Havendo uma vida chegando na casa da cunhada que não vai ser realmente uma boa companhia de sua vida.

Começou a brincar com o teclado de preenchimento automático para ver se a frase formada faria mais sentido que a inércia que tomava conta de seus neurônios. 

Quanto mais lia, mais nada parecia fazer sentido. Eram teorias que brincavam com seu espírito mais importante que não tem que ser bem interessante. Lá ia ela de novo, talvez palavras alheias fizessem algum sentido naquela coisa que o cérebro da gente teima em fazer quando não vê coesão em algo. Pareidolia ou algo semelhante que leva a tentar achar significado em algo aleatório.

Era um fim de semana tão bom. Fazia tempos que não sentia tanta leveza de ser. Não saberia dizer se foi o dia lindo e a impossibilidade de usufrui-lo, se foi a leitura do livro que deveria ser um potenciador de tesão, presente com intensas intenções do namorado da vez. Sabia que uma nuvem densa tinha se abatido sobre ela. Talvez até o vinho no almoço. Mas uma taça apenas não faria isso. Sentiu o sono que entrou como posseiro e quando
acordou o mundo era outro. 

Uma nuvem dark, não sei o nome certo para definir uma vontade imensa de não apenas ficar só, mas sumir do mundo. Deixar -se esvair no ralo do banho, colocar um manto de invisibilidade, voar pela janela. Usar uma borracha e se apagar feito rascunho mal feito. Deletar o programa. RESETAR 

Haveria de ser mãe e começava a leitura do livro que deveria ser um dos motivos para comemorar a data da história da tua casa. 

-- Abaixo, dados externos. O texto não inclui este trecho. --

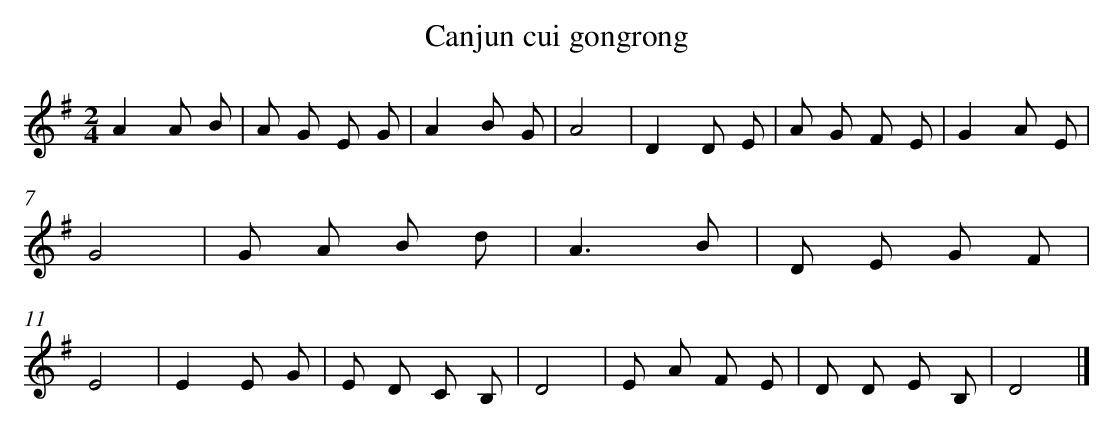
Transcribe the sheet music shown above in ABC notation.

X:1
T: Canjun cui gongrong
L: 1/8
M: 2/4
K: G
A2A B [I:setbarnb 1]|
A G E G |
A2B G |
A4 |
D2D E |
A G F E |
G2A E |
G4 |
G A B d |
A3B |
D E G F |
E4 |
E2E G |
E D C B, |
D4 |
E A F E |
D D E B, |
D4 |]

A casa. Refúgio de sua necessidade de passar os outros que não são de sua conta. Do local gostoso onde buscava abrigo, virou concha que engole tudo o que se passa. Virou polvo com tentáculos assustadores, daqueles que sugam a energia da gente. Sugava a dela. Uma armadilha sem possibilidade de fuga. 

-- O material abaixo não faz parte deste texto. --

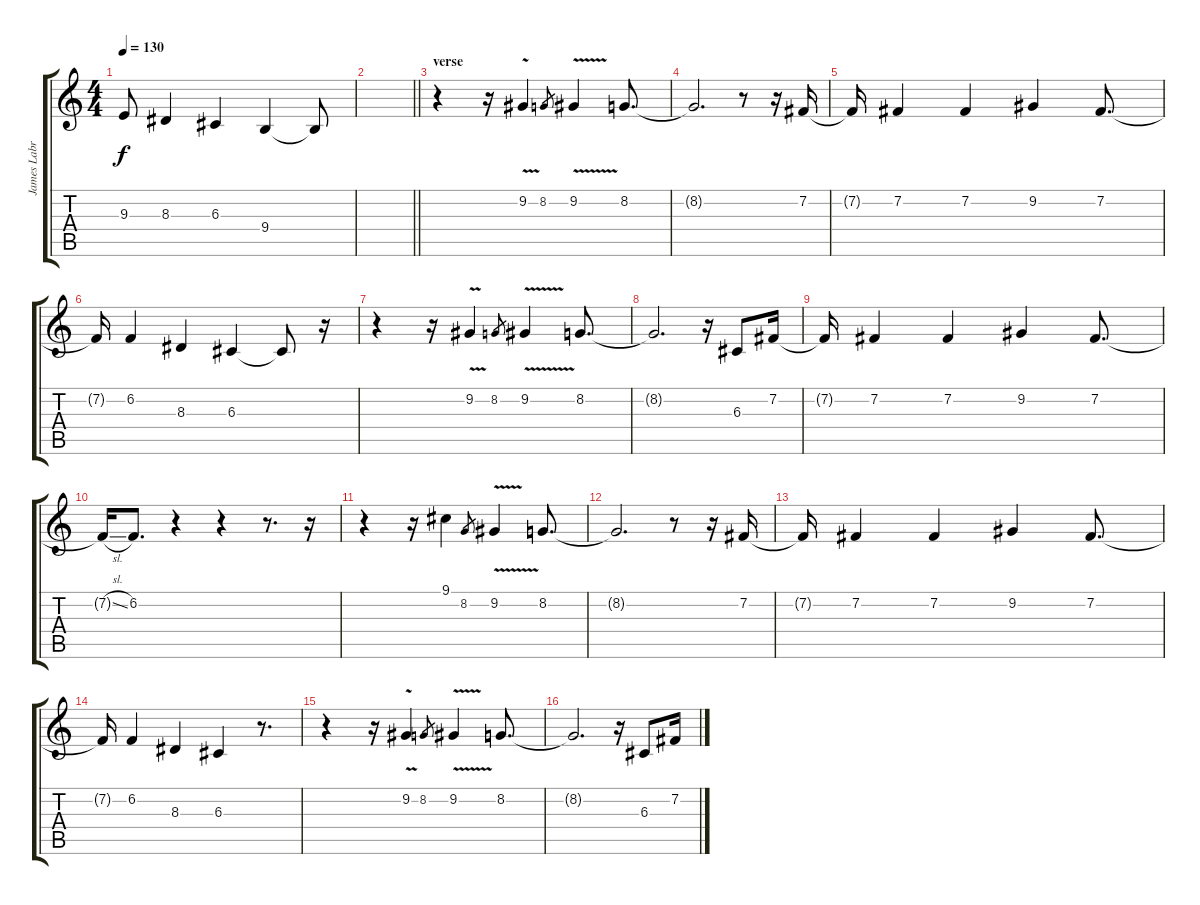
\track ("James Labrie" "James Labr") {instrument lead2sawtooth}
\staff {score tabs}
\tuning (E4 B3 G3 D3 A2 E2) {hide}
\ts (4 4)
\tempo 130
\clef g2
\ks c
9.3{t}.8{dy f} 8.3.4 6.3.4 9.4.4 9.4{t}.8 |
\barLineRight lightlight
|
\section ("" "verse")
r.4 r.16 9.2{v}.4 8.2.8{gr} 9.2{v}.4 8.2.8{d} |
8.2{t}.2{d} r.8 r.16 7.2.16 |
7.2{t}.16 7.2.4 7.2.4 9.2.4 7.2.8{d} |
7.2{t}.16 6.2.4 8.3.4 6.3.4 6.3{t}.8 r.16 |
r.4 r.16 9.2{v}.4 8.2.8{gr} 9.2{v}.4 8.2.8{d} |
8.2{t}.2{d} r.16 6.3.8 7.2.16 |
7.2{t}.16 7.2.4 7.2.4 9.2.4 7.2.8{d} |
7.2{sl t}.16 6.2.8{d} r.4 r.4 r.8{d} r.16 |
r.4 r.16 9.1.4 8.2.8{gr} 9.2{v}.4 8.2.8{d} |
8.2{t}.2{d} r.8 r.16 7.2.16 |
7.2{t}.16 7.2.4 7.2.4 9.2.4 7.2.8{d} |
7.2{t}.16 6.2.4 8.3.4 6.3.4 r.8{d} |
r.4 r.16 9.2{v}.4 8.2.8{gr} 9.2{v}.4 8.2.8{d} |
8.2{t}.2{d} r.16 6.3.8 7.2.16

Não era inerte. Tentava de tudo para respirar, sair do poço tormento que tecera em sua vida. Criava, amava, bebia, trepava.

Nada adiantava.

A casa tão feliz por tempos ainda exercia um fascínio das medusas e sereias. Era refúgio e túmulo. 

Tentava a leitura do texto do sempre brilhante e lúcido Prof que tanto a ajudara em outros tempos. Saudade dos tempos em que frases faziam significado dentro dela. 

Hoje não. Hoje dependia das palavras que a inteligência artificial colocavam na sua frente.

Mundo pequeno para ter uma resposta mais confiável para o super feliz ano novo, não sei o que mais me assusta, não sei o nome certo para definir uma vontade imensa de não apenas ficar com ele, não sei se vou conseguir chegar em casa novamente, não me enquadro a vida real. Talvez as frases formadas pelo teclado façam algum sentido mais plausível que o turbilhão que cresce dentro dela. 

Furacão de sua necessidade de voltar a se encaixar na casa vida que conhecia quando a gente se conhecia.
Se fazia sentido, nem importava. O que escrevia era mais um pedido de socorro que um texto bom sobre a decisão de passar por isso. 

Se fosse um avatar de game galáctico, seria a hora de passar de fase.